Ejaculatory Disorders and Erectile Dysfunction

Ejaculation is the emission of semen to the exterior, resulting from the contraction of muscles surrounding the male internal urogenital ducts. Ejaculation is a reflex mediated by the spinal cord, which coordinates autonomic and motor outflow, integrating these with the excitatory and inhibitory effects from descending cerebral pathways.

The normal male ejaculatory response comprises two phases: emission and expulsion, which are under autonomic and somatic control, respectively. During emission, smooth muscles of the vas deferens, the seminal vesicles and the prostate, as well as their secretions, are involved. At the end, the mixture of spermatozoa from the epididymis and the vas deferens, together with the secretions of the seminal vesicles, represents about 50% of the ejaculate; and the prostate, which secretes nearly the other half of the semen, is made available in the prostatic (posterior) urethra. Orgasm is caused when friction on the glans penis and other stimuli send signals to the brain and spinal cord.
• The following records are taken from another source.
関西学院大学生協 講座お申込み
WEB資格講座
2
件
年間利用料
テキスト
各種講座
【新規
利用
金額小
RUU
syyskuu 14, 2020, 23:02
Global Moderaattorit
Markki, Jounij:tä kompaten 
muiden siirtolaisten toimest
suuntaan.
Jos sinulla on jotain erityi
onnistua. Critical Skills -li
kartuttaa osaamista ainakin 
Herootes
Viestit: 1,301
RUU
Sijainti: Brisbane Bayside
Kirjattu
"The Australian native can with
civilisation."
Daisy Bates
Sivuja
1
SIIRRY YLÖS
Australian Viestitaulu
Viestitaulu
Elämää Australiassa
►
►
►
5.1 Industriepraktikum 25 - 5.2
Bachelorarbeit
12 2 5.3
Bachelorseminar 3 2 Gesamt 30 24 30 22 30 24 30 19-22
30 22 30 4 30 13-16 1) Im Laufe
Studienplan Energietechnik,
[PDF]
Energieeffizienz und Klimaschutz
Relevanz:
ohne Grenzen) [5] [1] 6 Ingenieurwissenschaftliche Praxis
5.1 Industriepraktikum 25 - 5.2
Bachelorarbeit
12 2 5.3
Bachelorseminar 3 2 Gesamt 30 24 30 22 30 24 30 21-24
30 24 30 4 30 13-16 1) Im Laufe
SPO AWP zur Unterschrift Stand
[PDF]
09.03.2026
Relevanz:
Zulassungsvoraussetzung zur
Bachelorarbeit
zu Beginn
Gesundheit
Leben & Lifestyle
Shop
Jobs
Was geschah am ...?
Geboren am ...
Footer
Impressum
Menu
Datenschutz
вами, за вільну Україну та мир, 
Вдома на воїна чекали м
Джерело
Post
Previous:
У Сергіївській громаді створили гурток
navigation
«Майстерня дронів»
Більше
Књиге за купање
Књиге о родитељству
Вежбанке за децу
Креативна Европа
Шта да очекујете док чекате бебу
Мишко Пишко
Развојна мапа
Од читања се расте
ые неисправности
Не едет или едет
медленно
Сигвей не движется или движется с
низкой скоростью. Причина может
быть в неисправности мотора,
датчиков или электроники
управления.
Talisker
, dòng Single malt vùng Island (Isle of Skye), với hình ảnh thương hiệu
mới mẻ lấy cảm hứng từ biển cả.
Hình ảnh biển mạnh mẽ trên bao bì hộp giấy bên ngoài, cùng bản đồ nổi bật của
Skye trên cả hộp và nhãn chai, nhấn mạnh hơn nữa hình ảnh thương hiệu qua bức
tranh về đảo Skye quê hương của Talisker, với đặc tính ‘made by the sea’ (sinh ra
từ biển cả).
Orgasm generally accompanies the expulsion phase, which occurs once an ejaculatory 'point of no return' has been reached. Nerves stimulate muscle contractions along the seminal vesicles, prostate, and the ducts of the epididymis and vas deferens. These contractions force semen into the urethra. Contraction of the muscles around the urethra further propels the semen through and out of the penis. The neck (base) of the bladder also constricts to keep semen from flowing backward into the bladder.

Once ejaculation takes place the arteries constrict and the veins relax, and causing the penis to become limp (detumescence). After detumescence, erection cannot be obtained for a period of time (refractory period), commonly about 20 minutes in young men.